Keegan and Webber

Case

[2016] FCCA 2685

18 October 2016


FEDERAL CIRCUIT COURT OF AUSTRALIA

KEEGAN & WEBBER [2016] FCCA 2685
Catchwords:
FAMILY LAW – Property – setting aside orders – West and Green formula used to calculate wife’s share in husband’s superannuation in 1999 – superannuation trustee claims orders inconsistent with Part VIIIB of the Family Law Act – orders set aside as “impracticable” pursuant to section 79A of the Family Law Act.

Legislation:

Family Law Act 1975, pt. VIIIB, ss.75, 79, 79A, 117

Federal Circuit Court Rules 2001, sch. 1, pt. 1

Cases cited:

White & White [1999] FamCA 29

West and Green (1993) FLC 92-395

BAR v JMR (No 2) (2005) FLC 93-231
R v R [2005] FamCA 1097
M v M [2006] FamCA 913
Hickey & Hickey & Attorney General for the Commonwealth of Australia (2003) FLC 93-143
Cahill & Cahill [2003] FamCA 172
Fields v Smith [2015] FamCAFC 57

Applicant: MS KEEGAN
Respondent: MR WEBBER
File Number: DNC 214 of 2015
Judgment of: Judge Young
Hearing date: 17 May 2016
Date of Last Submission: 17 May 2016
Delivered at: Darwin
Delivered on: 18 October 2016

REPRESENTATION

Solicitors for the Applicant: Ms L Morgan of Hunt & Hunt
No appearance by or for the Respondent

ORDERS

  1. That the applicant provide a minute of order reflecting the reasons for judgment.

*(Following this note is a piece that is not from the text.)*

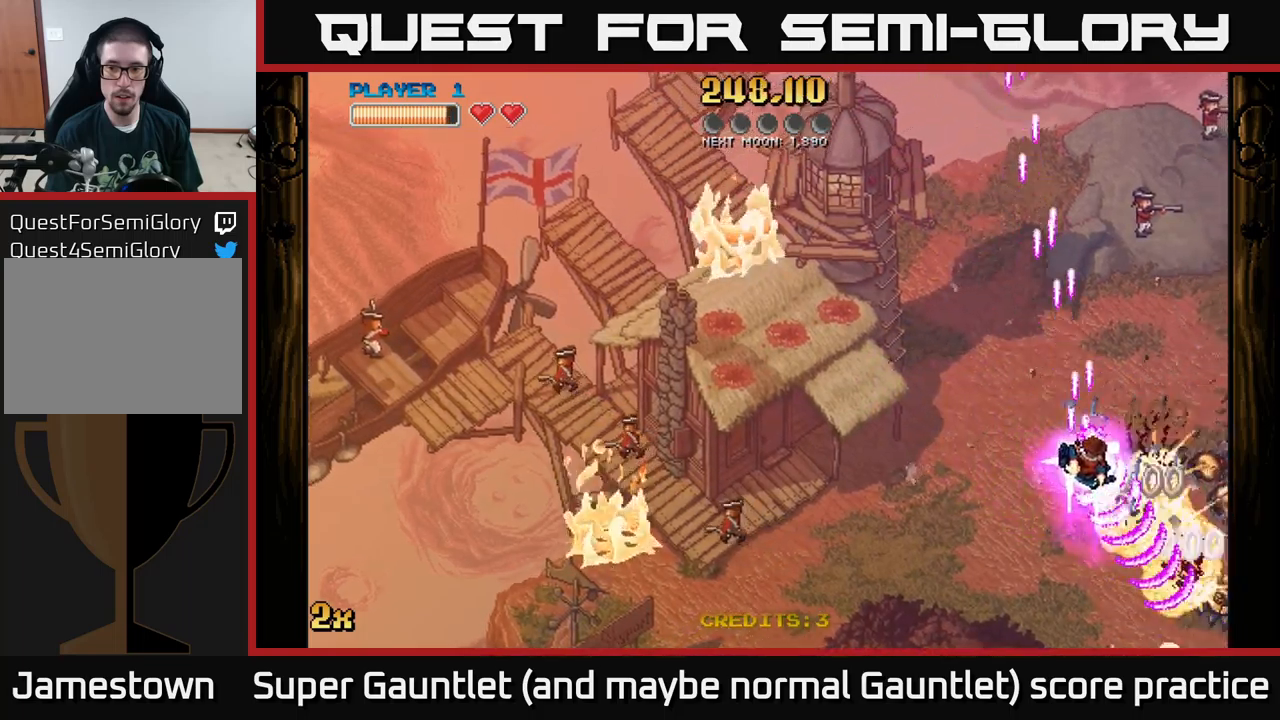
{"buttons": ["A"], "left_stick": "down", "right_stick": "center", "events": [[33, "left_stick", "right"], [333, "left_stick", "down-right"], [450, "left_stick", "down"]]}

IT IS NOTED that publication of this judgment under the pseudonym Keegan & Webber is approved pursuant to s.121(9)(g) of the Family Law Act 1975 (Cth).

FEDERAL CIRCUIT COURT
OF AUSTRALIA
AT DARWIN

DNC 214 of 2015

MS KEEGAN

Applicant

And

MR WEBBER

Respondent

REASONS FOR JUDGMENT

  1. This is an application by the wife for an order setting aside some property orders made on 5 February 1999 by Moore J in the Family Court of Australia[1]. The wife does not seek to set aside all the orders but only the orders about superannuation. The relevant orders were:

    9.  That upon the husband’s resignation or retirement from his employment he is to forthwith pay to the wife the sum calculated in accordance with the following formula:

    A x B/C x 40% = Wife’s share

    [1] White & White [1999] FamCA 29

    Where:

    A = the lump sum net of taxation payable to the husband

    B = 10 years

    C = years elapsed between the date the husband joined the superannuation fund and the date of his retirement.

    10. That the husband give immediate notice in writing to the wife of his intention to resign from his employment and/or take his entitlement to superannuation in the (omitted) fund and the (omitted) fund.

  2. The wife relies on section 79A(1)(b) and (c) of the Family Law Act1975 to set aside the orders but as I am not satisfied that (c) applies I will proceed on the basis that (b) is the appropriate justification for the orders sought.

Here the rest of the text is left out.